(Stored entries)
┄┄┄┄┄┄┄┄┄┄
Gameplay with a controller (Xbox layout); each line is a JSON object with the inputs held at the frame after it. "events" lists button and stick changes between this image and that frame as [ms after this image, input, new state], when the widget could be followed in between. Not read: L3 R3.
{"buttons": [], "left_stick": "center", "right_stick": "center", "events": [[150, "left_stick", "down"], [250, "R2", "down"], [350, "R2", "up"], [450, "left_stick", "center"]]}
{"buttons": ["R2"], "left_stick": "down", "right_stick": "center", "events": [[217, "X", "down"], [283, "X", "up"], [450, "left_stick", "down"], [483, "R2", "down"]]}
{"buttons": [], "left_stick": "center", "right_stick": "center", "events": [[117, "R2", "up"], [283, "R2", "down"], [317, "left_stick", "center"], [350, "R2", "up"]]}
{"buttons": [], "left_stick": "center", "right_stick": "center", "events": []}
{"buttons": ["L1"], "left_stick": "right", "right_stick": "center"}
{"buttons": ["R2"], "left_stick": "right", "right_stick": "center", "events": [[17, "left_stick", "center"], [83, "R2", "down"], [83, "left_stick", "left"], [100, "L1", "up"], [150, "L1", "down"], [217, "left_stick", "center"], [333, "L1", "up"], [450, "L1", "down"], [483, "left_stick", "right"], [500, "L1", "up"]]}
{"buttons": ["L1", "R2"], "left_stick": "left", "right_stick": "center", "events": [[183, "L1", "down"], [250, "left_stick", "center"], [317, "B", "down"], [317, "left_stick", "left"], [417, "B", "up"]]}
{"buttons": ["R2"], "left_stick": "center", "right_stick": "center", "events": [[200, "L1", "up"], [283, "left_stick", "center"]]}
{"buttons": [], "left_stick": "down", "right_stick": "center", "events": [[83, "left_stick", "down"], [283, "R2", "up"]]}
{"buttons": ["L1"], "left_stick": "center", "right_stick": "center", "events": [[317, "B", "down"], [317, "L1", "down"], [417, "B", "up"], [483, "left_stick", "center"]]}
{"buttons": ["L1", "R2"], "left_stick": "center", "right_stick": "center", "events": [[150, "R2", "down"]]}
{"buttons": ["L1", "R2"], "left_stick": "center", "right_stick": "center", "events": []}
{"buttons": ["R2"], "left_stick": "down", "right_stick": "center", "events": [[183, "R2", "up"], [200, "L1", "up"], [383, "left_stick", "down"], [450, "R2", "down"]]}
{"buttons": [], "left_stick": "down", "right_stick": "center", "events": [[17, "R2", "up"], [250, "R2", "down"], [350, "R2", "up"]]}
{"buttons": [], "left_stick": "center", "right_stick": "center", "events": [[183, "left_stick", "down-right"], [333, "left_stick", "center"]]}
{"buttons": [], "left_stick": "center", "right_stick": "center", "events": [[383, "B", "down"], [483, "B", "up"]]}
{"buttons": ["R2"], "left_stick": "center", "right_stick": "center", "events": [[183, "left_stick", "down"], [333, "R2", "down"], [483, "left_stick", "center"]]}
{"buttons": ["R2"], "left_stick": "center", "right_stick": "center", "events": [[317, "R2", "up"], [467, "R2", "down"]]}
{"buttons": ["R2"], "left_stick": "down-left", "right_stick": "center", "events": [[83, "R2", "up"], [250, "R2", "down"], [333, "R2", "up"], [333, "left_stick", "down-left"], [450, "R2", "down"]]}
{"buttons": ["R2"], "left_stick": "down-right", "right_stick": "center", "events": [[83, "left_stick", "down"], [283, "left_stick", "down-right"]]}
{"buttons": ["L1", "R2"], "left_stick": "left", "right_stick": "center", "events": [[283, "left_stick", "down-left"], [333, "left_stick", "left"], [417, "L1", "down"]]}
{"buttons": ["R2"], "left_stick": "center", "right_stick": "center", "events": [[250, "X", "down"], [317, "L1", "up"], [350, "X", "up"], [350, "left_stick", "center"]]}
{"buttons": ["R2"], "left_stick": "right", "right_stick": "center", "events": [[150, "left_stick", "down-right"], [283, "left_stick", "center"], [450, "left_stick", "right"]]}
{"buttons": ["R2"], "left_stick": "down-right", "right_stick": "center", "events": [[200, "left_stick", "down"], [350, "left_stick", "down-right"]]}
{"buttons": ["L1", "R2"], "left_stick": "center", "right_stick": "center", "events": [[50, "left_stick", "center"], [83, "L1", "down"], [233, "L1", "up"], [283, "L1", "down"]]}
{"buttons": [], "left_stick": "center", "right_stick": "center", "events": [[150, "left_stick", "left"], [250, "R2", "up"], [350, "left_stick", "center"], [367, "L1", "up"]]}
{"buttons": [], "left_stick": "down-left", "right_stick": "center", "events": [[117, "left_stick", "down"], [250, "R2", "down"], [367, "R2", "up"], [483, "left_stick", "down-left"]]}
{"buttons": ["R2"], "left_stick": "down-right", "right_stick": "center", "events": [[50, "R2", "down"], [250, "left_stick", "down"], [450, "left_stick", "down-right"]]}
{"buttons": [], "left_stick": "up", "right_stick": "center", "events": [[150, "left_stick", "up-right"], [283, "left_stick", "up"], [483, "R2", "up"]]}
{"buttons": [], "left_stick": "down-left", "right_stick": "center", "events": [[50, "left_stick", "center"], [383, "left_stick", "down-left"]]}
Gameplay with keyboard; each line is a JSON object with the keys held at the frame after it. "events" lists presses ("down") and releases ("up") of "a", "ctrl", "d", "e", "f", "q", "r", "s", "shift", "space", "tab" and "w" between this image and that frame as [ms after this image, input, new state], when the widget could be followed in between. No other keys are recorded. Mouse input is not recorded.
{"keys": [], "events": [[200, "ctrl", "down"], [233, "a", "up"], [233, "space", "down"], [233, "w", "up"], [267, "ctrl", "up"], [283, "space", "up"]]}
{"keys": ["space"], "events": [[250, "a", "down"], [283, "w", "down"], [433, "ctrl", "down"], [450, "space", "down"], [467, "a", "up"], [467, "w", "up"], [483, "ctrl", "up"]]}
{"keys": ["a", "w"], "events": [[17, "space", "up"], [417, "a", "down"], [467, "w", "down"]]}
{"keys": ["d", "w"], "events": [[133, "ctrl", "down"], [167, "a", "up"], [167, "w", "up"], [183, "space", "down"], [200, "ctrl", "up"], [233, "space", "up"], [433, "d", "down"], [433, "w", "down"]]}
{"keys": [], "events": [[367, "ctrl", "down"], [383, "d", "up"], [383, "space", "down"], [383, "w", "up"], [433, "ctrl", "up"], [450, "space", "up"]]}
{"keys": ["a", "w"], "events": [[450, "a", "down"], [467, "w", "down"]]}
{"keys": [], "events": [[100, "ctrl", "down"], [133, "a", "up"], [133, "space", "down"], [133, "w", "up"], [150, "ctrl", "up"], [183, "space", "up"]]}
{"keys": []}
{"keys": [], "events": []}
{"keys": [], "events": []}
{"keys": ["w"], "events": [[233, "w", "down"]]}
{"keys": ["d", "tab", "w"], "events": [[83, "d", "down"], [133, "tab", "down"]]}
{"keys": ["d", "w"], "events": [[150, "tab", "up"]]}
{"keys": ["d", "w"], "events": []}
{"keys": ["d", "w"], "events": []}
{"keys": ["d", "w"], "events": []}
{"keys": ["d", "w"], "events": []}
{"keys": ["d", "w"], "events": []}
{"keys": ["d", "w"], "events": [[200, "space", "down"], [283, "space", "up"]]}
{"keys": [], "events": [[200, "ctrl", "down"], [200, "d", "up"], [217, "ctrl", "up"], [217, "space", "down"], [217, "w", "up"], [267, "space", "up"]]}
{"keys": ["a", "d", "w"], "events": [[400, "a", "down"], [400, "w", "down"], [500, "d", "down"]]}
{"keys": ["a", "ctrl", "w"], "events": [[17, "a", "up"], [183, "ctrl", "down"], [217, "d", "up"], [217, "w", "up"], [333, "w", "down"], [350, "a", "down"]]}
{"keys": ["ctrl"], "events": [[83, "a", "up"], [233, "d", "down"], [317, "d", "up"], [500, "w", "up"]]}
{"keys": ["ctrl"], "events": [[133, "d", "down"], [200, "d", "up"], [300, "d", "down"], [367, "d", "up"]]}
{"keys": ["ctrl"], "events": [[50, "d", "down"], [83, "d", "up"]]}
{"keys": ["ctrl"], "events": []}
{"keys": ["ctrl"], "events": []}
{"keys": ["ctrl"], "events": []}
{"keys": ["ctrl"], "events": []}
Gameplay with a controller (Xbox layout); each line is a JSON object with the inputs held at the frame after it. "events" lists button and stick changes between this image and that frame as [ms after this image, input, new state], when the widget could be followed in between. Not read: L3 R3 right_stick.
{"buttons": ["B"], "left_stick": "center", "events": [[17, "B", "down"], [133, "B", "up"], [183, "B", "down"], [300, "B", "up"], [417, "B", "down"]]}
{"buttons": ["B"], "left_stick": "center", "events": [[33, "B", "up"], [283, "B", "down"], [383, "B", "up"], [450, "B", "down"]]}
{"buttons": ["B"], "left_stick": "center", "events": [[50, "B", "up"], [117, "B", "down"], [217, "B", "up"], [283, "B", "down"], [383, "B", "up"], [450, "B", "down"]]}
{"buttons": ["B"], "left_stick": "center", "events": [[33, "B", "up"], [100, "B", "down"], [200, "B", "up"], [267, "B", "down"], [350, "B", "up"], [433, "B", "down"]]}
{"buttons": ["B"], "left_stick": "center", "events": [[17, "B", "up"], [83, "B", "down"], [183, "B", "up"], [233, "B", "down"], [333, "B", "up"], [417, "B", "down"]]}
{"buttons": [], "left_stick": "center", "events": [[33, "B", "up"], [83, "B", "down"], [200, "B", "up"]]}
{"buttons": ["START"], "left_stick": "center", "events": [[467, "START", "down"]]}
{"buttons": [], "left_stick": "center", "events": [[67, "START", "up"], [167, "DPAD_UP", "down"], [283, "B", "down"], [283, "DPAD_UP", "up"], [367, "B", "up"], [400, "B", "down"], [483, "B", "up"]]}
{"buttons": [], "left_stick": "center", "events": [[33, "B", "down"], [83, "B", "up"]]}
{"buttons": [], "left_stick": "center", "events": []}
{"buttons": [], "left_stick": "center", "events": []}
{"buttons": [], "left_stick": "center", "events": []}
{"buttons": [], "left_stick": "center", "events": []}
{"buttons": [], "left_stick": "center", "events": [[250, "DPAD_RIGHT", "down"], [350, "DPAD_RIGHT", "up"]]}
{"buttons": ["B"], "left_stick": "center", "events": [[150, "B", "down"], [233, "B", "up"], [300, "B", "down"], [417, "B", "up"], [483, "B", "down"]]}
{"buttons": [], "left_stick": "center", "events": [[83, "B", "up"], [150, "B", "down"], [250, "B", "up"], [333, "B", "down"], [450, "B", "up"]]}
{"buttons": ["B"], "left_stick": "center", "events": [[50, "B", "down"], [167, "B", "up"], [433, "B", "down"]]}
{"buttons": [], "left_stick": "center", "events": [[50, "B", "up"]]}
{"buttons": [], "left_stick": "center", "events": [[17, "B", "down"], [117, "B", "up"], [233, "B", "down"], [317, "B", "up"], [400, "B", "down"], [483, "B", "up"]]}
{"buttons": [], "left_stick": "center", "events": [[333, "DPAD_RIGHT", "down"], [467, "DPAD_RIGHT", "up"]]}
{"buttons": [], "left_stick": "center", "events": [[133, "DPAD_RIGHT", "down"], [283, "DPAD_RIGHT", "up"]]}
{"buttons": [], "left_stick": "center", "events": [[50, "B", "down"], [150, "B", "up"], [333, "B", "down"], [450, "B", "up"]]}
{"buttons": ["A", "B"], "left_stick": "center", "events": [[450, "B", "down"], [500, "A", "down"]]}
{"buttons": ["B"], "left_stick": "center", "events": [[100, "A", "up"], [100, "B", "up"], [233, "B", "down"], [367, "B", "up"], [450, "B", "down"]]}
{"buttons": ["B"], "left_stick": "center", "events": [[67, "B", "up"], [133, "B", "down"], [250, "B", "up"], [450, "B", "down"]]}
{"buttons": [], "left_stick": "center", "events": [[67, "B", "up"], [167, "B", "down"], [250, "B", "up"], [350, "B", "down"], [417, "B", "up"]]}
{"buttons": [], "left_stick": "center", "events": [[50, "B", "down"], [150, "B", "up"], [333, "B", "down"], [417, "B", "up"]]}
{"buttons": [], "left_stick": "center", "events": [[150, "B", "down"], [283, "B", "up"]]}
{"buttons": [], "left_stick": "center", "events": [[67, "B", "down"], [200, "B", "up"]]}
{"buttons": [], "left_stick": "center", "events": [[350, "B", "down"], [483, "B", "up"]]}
┄┄┄┄┄┄┄┄┄┄
**WHAT TO WORK ON:** Keep only those lines of the records that hold "START", and return them.

**TASK RESPONSE:**
{"buttons": ["START"], "left_stick": "center", "events": [[467, "START", "down"]]}
{"buttons": [], "left_stick": "center", "events": [[67, "START", "up"], [167, "DPAD_UP", "down"], [283, "B", "down"], [283, "DPAD_UP", "up"], [367, "B", "up"], [400, "B", "down"], [483, "B", "up"]]}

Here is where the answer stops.